Speaking of Y Combinator, I visited Anybots, the cool robotics startup that shares a building in Mountain View with the startup incubator. Anybots founder Trevor Blackwell (who's also an investor in Y Combinator) related the story of the company's switch from building robots with remote-operated hands to its current focus on telepresence robots for white-collar workers. I'm trying to supplement more of my stories with short videos, and I was able to shoot a fun one at Anybots.

But the real theme for the week of September 20 turned out to be solar energy. I unpacked the business model at Recurve, a San Francisco company that may look from the outside like just another home energy-efficiency retrofitter, but which has built some pretty remarkable software to systematize home energy auditing and has big ambitions to work with utilities on large scale demand-reduction projects.

Then I tackled an interview I'd done back in August with Danny Kennedy, the former Greenpeace activist and executive who founded Oakland, CA-based Sungevity -- another company using software and the Internet to build a scalable business around home energy upgrades, photovoltaic panel installation in this case. I broke that interview into two parts, the first focusing on Sungevity's custom solar design software and the second on Kennedy's switch from environmental activism to energy entrepreneurship.

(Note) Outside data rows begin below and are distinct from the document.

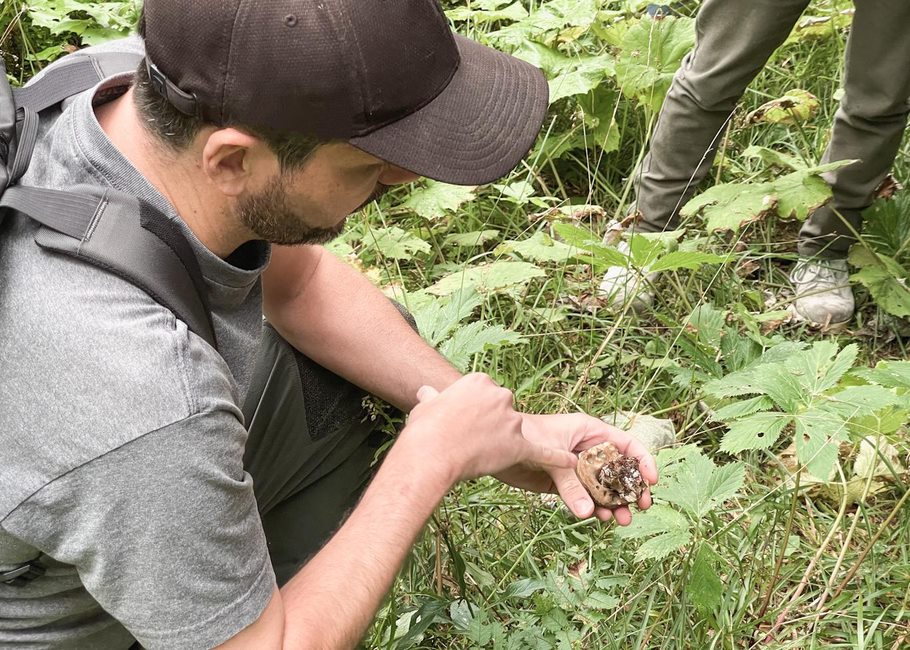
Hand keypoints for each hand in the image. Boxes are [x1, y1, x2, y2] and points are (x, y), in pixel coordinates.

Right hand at [400, 374, 576, 487]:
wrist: (432, 452)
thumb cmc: (424, 431)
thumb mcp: (426, 406)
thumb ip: (432, 398)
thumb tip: (427, 392)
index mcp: (480, 381)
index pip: (486, 394)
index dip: (475, 412)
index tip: (464, 423)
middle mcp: (500, 395)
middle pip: (504, 410)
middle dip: (492, 424)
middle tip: (471, 440)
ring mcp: (512, 420)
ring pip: (516, 431)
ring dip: (503, 442)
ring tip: (479, 455)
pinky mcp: (519, 445)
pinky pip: (544, 452)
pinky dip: (558, 457)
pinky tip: (571, 460)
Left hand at [495, 413, 657, 525]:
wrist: (494, 447)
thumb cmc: (523, 437)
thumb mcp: (551, 458)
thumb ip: (570, 485)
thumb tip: (587, 512)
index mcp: (591, 432)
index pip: (627, 445)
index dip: (643, 461)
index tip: (650, 482)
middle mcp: (589, 450)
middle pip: (620, 471)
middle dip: (631, 489)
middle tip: (640, 507)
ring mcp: (578, 469)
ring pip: (604, 488)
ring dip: (614, 504)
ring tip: (621, 520)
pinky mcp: (565, 485)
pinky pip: (585, 498)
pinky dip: (593, 508)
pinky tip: (598, 517)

After driving past Box.net's cheeky billboard on U.S. 101 so many times, I had to visit the company and find out what makes the founders of this five-year-old startup feel they can compete with Microsoft in the area of enterprise file sharing and collaboration. CEO Aaron Levie told me why he's convinced that Microsoft SharePoint is a dinosaur and why today's workers want collaboration tools that are cheap, social, and cloud-based. 

I also had the opportunity to write about Evri, which introduced a fleet of news apps for iPhone and Android that showcase the startup's semantic search technology, and nPario, which is using multi-platform behavioral targeting technology developed at Yahoo to help big clients like Electronic Arts pitch consumers when they're most likely to respond, whether that means putting an ad into a news site, a mobile app, a social online game, or a console game.

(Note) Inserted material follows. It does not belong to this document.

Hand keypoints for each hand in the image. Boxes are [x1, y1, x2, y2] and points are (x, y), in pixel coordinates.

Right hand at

I wrapped up September with a column arguing that it's time to stop arguing about whether New York, Boston, or Silicon Valley is the "best" place to be a tech entrepreneur. You may still need to make a pilgrimage to Mount Money or Sand Hill Road to raise your seed or Series A round, but thanks in part to telepresence and collaboration technology from companies like Box.net and Anybots, your workers can be anywhere. Distributed companies (and Xconomy is one) may actually have an advantage, since their operations and their situational awareness extend across time zones.

That's all for now -- enjoy your weekend and I'll send out another note like this one in a couple of weeks.